**Selected extract**
-*-*-

State, Subject, Space

Silences in Institutionalist Theories of Nonprofit-Government Relations
  • Jennifer Wolch
Part of the Nonprofit and Civil Society Studies book series (NCSS)


The complex webs of linkage between voluntary organizations and government belie the myth of voluntary sector independence. Detailing numerous examples, Rathgeb-Smith (2001) for instance, simultaneously reveals the reactive nature of much nonprofit behavior in the face of shifting US public policy. These examples also serve as a useful critique of three classes of theory which dominate US discourse on nonprofit—government relations: economic theories, voluntary sector failure explanations, and mediating structures approaches. Such theoretical lenses distort as much as (or more than) they serve to clarify the structure of relationships between the two sectors. What might be termed “institutionalist” theory, in contrast, has been forwarded as an alternative theoretical lens. (For variants on this institutionalist approach, see Kramer, 1981; Rathgeb-Smith & Lipsky, 1993; Salamon, 1995; Wolch, 1990.) Institutionalist theory rejects the voluntary independence implied by the three conventional explanations, instead characterizing voluntary groups as resulting from the structure, norms, and practices of existing institutions; incentives provided by such institutions for the establishment and operation of nonprofit organizations; and community-specific histories and geographies.

-*-*-

**Records to process**
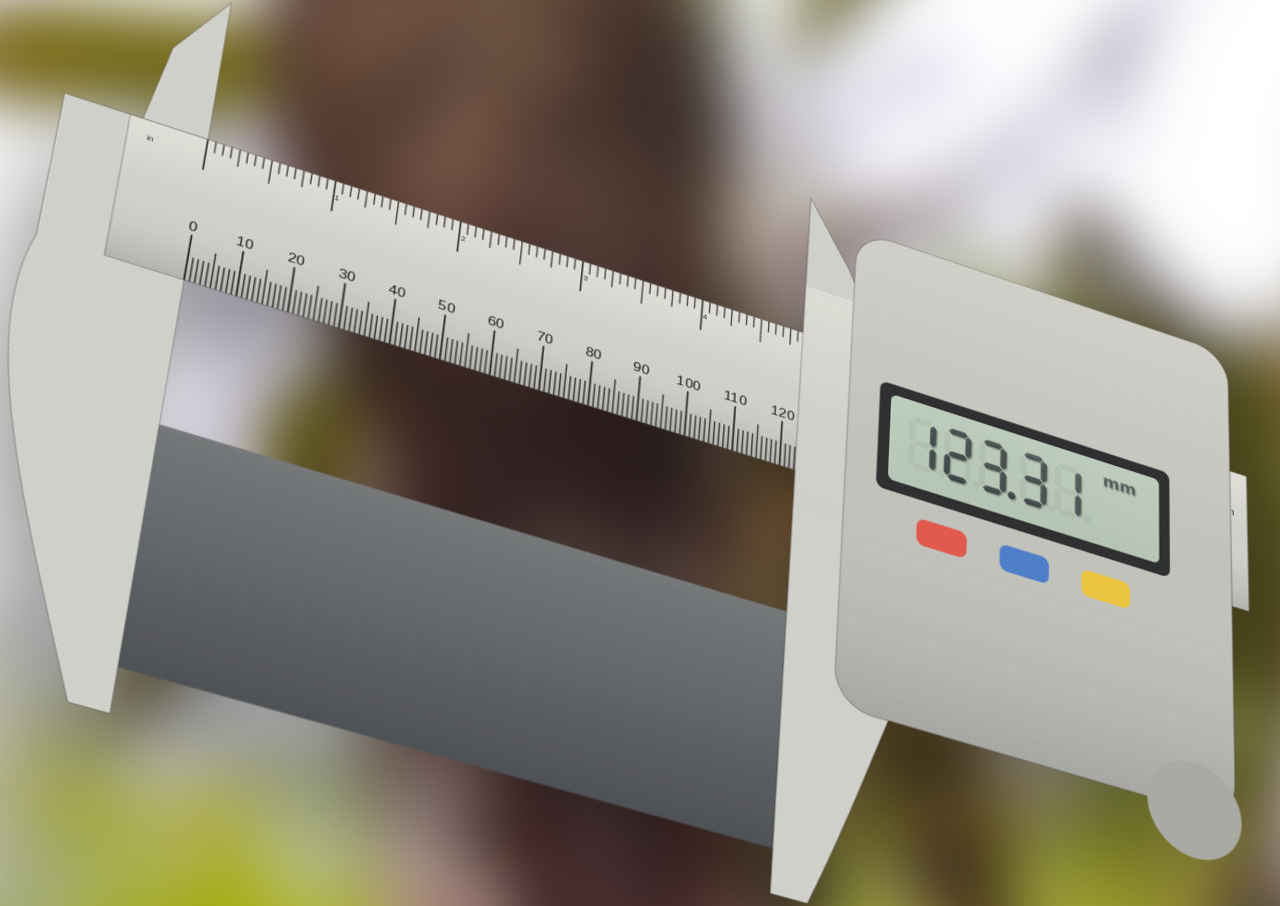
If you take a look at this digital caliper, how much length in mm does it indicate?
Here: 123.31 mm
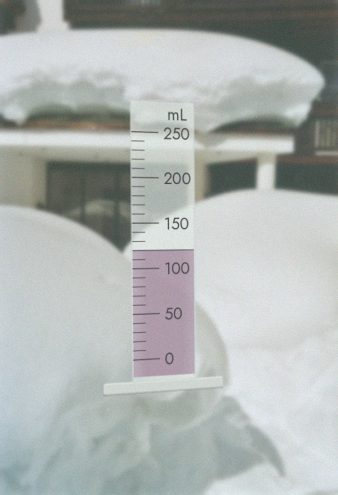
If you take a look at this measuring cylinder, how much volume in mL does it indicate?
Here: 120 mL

-*-*-

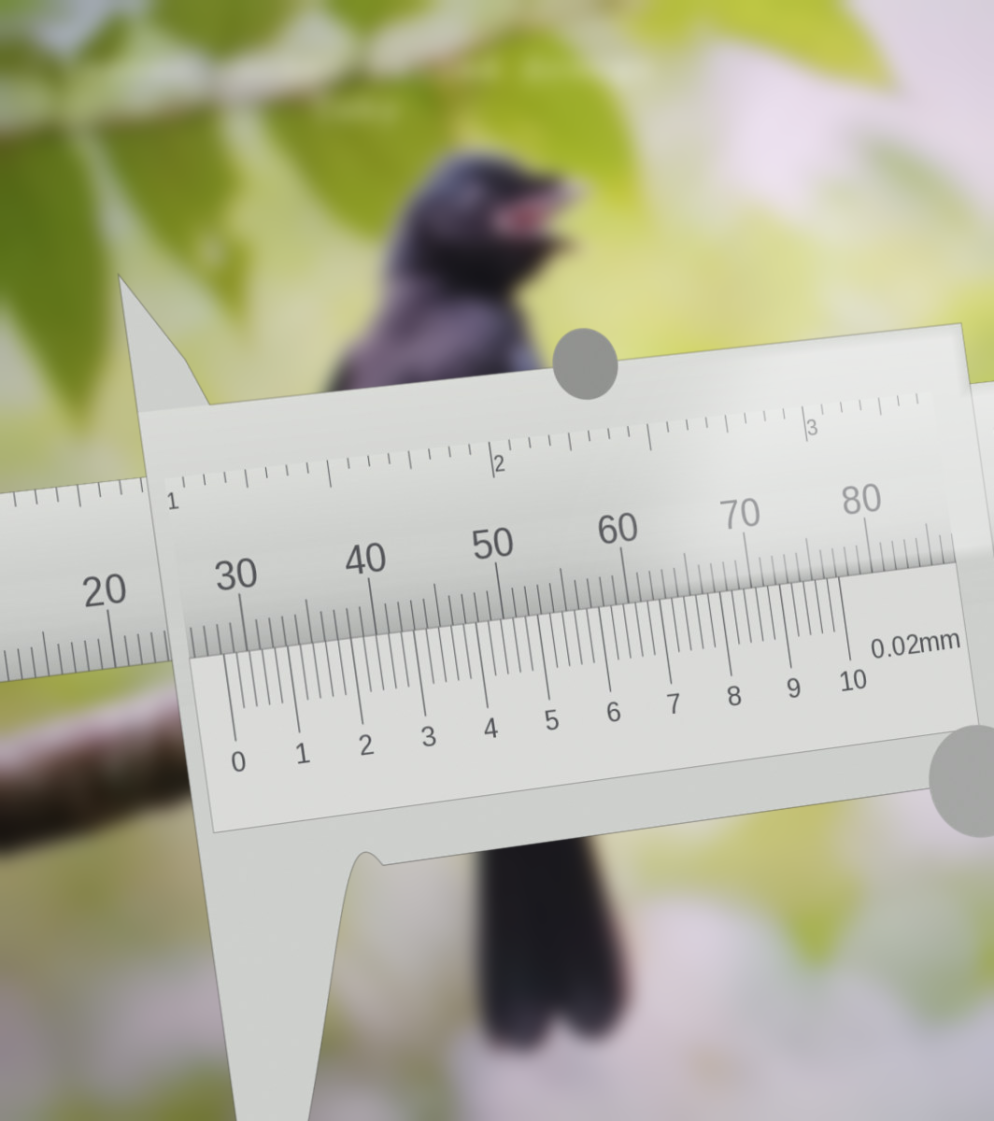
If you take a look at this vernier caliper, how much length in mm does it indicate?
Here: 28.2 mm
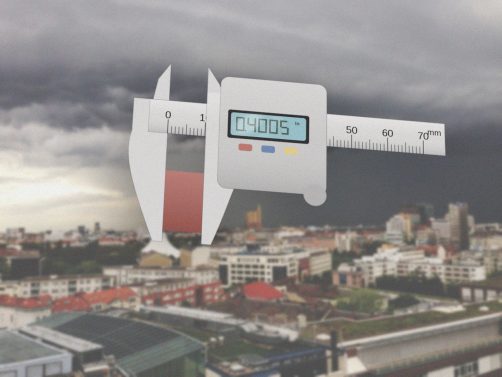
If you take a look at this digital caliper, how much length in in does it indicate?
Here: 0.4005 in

-*-*-

**Work order A**
Repeat the stretch of the passage on nonprofit-government relations from "State, Subject, Space" through "book series (NCSS)" word for word.
**Work order B**
In the rows, reproduce the stretch from the line containing "If you take a look at this measuring" through the line containing "Here: 120 mL", both lines included, with nothing else added.

**Your solution A**
State, Subject, Space

Silences in Institutionalist Theories of Nonprofit-Government Relations
  • Jennifer Wolch
Part of the Nonprofit and Civil Society Studies book series (NCSS)

**Your solution B**
If you take a look at this measuring cylinder, how much volume in mL does it indicate?
Here: 120 mL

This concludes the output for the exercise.